In Monday's raid, police said they were targeting about 40 people suspected of attacking officers during last year's violence.
By JERUSALEM POST STAFF
More than 1,000 police raided housing projects outside Paris early Monday, detaining at least 20 people in a bid to find rioters who led an outburst of violence last year, police said.
Police raided Villiers-le-Bel and three neighboring towns as part of the investigation into November riots, police said. Those detained ranged in age from 19 to 31.
Violence erupted in the town's housing projects, populated largely by families of immigrant background, after two teenage boys were killed in a motorbike crash with a police car. Police and local officials said it was an accident but many residents were unconvinced.
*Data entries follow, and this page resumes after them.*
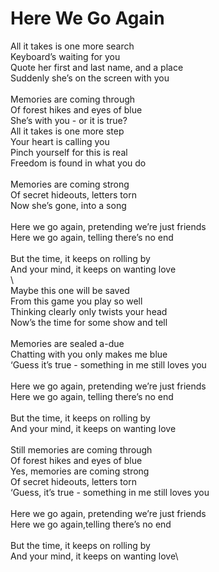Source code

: # Here We Go Again

All it takes is one more search\
Keyboard’s waiting for you\
Quote her first and last name, and a place\
Suddenly she’s on the screen with you\
\
Memories are coming through\
Of forest hikes and eyes of blue\
She’s with you - or it is true?
\
All it takes is one more step\
Your heart is calling you\
Pinch yourself for this is real\
Freedom is found in what you do\
\
Memories are coming strong\
Of secret hideouts, letters torn\
Now she’s gone, into a song\
\
Here we go again, pretending we’re just friends\
Here we go again, telling there’s no end\
\
But the time, it keeps on rolling by\
And your mind, it keeps on wanting love\
\        
Maybe this one will be saved\
From this game you play so well\
Thinking clearly only twists your head\
Now’s the time for some show and tell\
\
Memories are sealed a-due\
Chatting with you only makes me blue\
‘Guess it’s true - something in me still loves you\
\
Here we go again, pretending we’re just friends\
Here we go again, telling there’s no end\
\
But the time, it keeps on rolling by\
And your mind, it keeps on wanting love\
\
Still memories are coming through\
Of forest hikes and eyes of blue\
Yes, memories are coming strong\
Of secret hideouts, letters torn\
‘Guess, it’s true - something in me still loves you\
\
Here we go again, pretending we’re just friends\
Here we go again,telling there’s no end\
\
But the time, it keeps on rolling by\
And your mind, it keeps on wanting love\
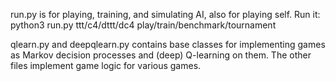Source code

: run.py is for playing, training, and simulating AI, also for playing self.  Run it: python3 run.py ttt/c4/dttt/dc4 play/train/benchmark/tournament

qlearn.py and deepqlearn.py contains base classes for implementing games as Markov decision processes and (deep) Q-learning on them.  The other files implement game logic for various games.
About 100 police officers surrounded one building in Villiers-le-Bel across from a library and preschool that were burned down by rioters. It was not immediately clear whether there were arrests in that building. Police also spread through projects in nearby Sarcelles, Gonesse and Arnouville.
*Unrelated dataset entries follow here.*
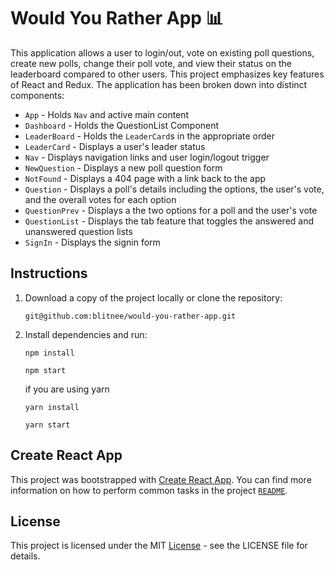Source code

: # Would You Rather App :bar_chart:

This application allows a user to login/out, vote on existing poll questions, create new polls, change their poll vote, and view their status on the leaderboard compared to other users. This project emphasizes key features of React and Redux. The application has been broken down into distinct components:
* `App` - Holds `Nav` and active main content
* `Dashboard` - Holds the QuestionList Component
* `LeaderBoard` - Holds the `LeaderCard`s in the appropriate order
* `LeaderCard` - Displays a user's leader status
* `Nav` - Displays navigation links and user login/logout trigger
* `NewQuestion` - Displays a new poll question form
* `NotFound` - Displays a 404 page with a link back to the app
* `Question` - Displays a poll's details including the options, the user's vote, and the overall votes for each option
* `QuestionPrev` - Displays a the two options for a poll and the user's vote
* `QuestionList` - Displays the tab feature that toggles the answered and unanswered question lists
* `SignIn` - Displays the signin form

## Instructions

1. Download a copy of the project locally or clone the repository:

    `git@github.com:blitnee/would-you-rather-app.git`

2. Install dependencies and run:

    `npm install`

    `npm start`

    if you are using yarn

    `yarn install`

    `yarn start`

## Create React App
This project was bootstrapped with [Create React App](https://github.com/facebookincubator/create-react-app). You can find more information on how to perform common tasks in the project [`README`](https://github.com/facebookincubator/create-react-app/blob/master/packages/react-scripts/template/README.md).

## License
This project is licensed under the MIT [License](https://github.com/computationalcore/myreads/blob/master/LICENSE) - see the LICENSE file for details.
Last year's flare-up in Villiers-le-Bel had stoked fears of broader unrest similar to the three weeks of rioting that swept poor neighborhoods across the nation two years earlier. Many of those rioters were of Arab or African background, frustrated by entrenched discrimination and isolation.
In Monday's raid, police said they were targeting about 40 people suspected of attacking officers during last year's violence. At least 130 police were injured in the rioting.
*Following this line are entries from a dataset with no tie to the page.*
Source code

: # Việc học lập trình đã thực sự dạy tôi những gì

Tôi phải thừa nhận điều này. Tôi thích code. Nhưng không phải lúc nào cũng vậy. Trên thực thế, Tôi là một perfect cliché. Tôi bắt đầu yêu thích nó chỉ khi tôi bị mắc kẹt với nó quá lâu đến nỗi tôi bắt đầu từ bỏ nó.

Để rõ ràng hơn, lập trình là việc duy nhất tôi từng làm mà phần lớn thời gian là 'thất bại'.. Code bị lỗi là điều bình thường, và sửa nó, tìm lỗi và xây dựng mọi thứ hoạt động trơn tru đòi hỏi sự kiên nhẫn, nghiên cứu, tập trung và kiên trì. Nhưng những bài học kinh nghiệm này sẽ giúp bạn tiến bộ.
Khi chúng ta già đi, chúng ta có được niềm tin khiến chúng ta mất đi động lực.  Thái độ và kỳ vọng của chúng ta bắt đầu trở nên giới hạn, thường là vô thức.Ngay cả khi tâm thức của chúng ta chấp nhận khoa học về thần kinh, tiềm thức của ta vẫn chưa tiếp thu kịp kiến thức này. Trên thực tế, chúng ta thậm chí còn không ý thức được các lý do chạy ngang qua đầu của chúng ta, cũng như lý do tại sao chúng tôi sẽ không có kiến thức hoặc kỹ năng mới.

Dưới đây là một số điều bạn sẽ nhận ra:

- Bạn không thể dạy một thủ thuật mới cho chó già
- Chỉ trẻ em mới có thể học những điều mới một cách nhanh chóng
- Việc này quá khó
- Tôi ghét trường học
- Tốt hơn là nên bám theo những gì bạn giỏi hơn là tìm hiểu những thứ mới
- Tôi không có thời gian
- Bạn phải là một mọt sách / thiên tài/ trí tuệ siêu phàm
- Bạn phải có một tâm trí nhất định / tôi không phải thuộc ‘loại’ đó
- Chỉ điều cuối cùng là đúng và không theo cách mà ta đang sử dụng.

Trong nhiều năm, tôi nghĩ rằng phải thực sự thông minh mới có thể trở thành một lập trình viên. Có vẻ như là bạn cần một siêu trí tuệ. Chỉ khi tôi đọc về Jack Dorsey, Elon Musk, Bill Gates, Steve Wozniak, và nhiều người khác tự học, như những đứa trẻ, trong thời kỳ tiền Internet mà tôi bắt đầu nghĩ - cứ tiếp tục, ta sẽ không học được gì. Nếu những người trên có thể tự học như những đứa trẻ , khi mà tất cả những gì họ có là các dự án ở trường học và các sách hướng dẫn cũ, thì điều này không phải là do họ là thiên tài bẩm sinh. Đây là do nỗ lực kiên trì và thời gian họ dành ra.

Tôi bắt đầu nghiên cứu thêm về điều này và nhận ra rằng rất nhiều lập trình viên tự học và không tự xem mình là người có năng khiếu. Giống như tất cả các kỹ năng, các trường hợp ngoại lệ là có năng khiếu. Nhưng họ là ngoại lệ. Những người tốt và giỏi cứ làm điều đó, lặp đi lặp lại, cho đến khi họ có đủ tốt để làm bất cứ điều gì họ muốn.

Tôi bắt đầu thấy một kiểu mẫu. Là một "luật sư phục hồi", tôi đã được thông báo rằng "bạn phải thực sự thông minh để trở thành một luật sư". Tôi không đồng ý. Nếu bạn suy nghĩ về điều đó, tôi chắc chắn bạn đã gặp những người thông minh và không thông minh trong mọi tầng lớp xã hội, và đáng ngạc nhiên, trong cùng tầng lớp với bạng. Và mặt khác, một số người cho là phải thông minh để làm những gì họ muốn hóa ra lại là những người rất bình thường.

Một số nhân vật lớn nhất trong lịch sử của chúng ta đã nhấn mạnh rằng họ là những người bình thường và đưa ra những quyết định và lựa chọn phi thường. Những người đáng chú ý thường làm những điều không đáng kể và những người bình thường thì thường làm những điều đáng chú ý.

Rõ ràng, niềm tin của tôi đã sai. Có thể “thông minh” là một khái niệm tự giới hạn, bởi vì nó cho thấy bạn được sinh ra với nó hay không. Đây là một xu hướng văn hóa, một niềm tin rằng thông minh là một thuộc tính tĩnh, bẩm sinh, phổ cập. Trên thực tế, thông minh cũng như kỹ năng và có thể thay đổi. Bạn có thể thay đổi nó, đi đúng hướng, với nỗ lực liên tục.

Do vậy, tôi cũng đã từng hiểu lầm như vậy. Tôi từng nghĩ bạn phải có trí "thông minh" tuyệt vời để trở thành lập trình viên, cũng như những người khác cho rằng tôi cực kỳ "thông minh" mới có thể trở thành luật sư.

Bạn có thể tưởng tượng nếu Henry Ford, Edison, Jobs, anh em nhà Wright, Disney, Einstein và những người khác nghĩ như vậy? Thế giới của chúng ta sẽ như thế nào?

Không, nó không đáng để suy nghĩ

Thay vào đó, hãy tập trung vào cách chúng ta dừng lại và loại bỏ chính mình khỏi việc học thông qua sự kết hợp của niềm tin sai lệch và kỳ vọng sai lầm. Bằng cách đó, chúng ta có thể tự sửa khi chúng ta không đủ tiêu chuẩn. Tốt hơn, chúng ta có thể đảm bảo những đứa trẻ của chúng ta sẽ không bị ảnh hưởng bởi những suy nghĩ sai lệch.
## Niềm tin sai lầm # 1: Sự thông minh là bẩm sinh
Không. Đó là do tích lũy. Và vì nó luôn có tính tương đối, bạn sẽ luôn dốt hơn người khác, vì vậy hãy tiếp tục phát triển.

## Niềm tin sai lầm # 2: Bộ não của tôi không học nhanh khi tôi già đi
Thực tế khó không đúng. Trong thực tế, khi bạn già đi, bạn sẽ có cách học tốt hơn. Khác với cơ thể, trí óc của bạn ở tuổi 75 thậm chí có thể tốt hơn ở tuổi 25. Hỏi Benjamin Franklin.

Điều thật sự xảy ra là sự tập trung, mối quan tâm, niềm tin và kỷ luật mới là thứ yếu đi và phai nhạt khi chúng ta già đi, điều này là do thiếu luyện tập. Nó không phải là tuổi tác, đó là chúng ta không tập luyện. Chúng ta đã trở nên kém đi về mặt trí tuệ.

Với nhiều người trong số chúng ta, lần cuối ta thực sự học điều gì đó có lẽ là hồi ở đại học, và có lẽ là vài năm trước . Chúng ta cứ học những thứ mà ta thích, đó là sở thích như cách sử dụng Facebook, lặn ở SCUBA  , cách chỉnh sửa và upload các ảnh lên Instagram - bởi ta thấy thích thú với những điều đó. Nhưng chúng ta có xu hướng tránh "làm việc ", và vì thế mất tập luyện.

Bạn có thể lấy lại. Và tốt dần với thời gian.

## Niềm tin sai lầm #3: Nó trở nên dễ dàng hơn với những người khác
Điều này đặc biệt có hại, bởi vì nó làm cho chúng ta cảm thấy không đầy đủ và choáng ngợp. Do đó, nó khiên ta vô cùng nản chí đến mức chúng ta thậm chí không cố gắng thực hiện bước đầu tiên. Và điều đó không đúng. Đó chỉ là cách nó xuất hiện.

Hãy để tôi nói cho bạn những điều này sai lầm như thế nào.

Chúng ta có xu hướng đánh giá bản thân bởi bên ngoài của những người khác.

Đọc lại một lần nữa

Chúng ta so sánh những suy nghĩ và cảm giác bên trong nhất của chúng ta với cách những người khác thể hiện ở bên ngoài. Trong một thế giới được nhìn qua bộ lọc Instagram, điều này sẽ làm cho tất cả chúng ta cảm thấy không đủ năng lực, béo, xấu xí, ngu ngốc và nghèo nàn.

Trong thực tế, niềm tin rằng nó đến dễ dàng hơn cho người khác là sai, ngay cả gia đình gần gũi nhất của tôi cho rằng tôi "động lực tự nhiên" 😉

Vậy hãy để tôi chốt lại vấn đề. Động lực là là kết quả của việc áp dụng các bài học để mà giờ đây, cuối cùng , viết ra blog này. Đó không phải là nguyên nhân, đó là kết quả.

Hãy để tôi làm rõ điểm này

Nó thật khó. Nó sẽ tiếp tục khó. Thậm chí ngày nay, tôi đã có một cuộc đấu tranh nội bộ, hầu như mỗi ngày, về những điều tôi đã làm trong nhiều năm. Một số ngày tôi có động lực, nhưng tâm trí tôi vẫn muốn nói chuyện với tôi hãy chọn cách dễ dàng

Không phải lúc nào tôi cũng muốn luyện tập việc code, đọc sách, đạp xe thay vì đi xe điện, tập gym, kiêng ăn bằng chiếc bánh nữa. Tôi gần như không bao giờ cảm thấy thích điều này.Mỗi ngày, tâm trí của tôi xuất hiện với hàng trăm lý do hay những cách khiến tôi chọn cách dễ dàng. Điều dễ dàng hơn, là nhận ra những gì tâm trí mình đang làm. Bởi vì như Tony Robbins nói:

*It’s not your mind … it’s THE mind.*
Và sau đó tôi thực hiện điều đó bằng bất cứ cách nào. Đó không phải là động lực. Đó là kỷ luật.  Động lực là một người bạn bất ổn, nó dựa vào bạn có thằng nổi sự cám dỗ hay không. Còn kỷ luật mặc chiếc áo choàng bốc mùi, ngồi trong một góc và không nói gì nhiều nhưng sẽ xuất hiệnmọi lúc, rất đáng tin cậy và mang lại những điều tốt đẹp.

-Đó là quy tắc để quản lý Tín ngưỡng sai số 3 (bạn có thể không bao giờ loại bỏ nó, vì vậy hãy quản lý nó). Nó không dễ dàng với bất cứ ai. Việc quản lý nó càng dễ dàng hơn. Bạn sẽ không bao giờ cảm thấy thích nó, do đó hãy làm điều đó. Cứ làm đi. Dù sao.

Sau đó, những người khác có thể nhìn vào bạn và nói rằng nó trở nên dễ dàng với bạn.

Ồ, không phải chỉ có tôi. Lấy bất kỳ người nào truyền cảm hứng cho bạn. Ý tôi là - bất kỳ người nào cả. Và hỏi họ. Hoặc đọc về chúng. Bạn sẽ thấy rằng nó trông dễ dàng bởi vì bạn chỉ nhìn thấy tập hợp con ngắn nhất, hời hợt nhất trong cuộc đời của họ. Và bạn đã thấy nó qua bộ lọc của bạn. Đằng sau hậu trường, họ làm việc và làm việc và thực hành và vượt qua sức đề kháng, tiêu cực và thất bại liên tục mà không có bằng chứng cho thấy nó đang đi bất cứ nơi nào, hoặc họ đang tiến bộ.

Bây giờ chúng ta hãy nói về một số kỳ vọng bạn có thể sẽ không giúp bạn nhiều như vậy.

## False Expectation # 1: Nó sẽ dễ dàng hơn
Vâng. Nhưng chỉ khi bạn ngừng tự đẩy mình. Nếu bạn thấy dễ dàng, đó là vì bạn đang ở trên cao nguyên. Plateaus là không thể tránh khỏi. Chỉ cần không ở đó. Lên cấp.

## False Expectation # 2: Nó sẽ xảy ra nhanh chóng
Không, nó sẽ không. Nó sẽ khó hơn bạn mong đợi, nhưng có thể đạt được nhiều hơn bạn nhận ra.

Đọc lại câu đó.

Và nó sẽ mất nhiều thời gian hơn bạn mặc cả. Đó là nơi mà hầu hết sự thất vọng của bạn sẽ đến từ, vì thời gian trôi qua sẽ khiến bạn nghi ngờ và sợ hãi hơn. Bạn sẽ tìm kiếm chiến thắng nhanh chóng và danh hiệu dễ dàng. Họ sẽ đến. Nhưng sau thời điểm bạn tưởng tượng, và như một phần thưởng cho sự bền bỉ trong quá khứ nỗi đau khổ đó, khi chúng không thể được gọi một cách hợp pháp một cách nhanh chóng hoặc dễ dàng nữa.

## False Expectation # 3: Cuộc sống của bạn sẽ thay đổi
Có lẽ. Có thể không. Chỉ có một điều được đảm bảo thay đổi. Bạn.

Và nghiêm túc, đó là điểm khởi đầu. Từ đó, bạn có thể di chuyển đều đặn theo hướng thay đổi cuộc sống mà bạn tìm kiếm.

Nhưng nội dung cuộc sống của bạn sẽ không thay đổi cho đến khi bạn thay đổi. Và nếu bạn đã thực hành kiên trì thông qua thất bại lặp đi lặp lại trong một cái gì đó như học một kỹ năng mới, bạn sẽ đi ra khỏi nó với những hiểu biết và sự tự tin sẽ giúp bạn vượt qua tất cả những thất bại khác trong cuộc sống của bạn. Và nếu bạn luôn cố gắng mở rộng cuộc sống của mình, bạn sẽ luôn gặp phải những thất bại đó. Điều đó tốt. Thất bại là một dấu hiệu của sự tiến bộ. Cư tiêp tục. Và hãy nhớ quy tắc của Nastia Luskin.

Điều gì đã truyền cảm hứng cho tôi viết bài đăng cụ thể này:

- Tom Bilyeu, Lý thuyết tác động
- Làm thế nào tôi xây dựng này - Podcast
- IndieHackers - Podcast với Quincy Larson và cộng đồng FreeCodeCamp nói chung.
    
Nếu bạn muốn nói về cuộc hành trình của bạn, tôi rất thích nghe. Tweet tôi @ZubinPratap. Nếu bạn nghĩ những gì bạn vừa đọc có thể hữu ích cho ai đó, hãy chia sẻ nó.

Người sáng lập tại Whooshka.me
Two gang leaders in particular were targeted for organizing the unrest, according to police officials who spoke on condition of anonymity because they were not authorized to speak to the media.
"It was a quasi-military organization," one police officer said of the riots.
At the height of three nights of unrest, rioters fired shotguns at police.
Prosecutors in the nearby city of Pontoise opened a judicial inquiry into attempted homicide against the assailants. Investigators issued an appeal for witnesses and promised monetary rewards for information leading to the shooters.
Earlier this month, President Nicolas Sarkozy announced a sweeping plan to better integrate poor suburban youth and tackle the racism they often face in the job market.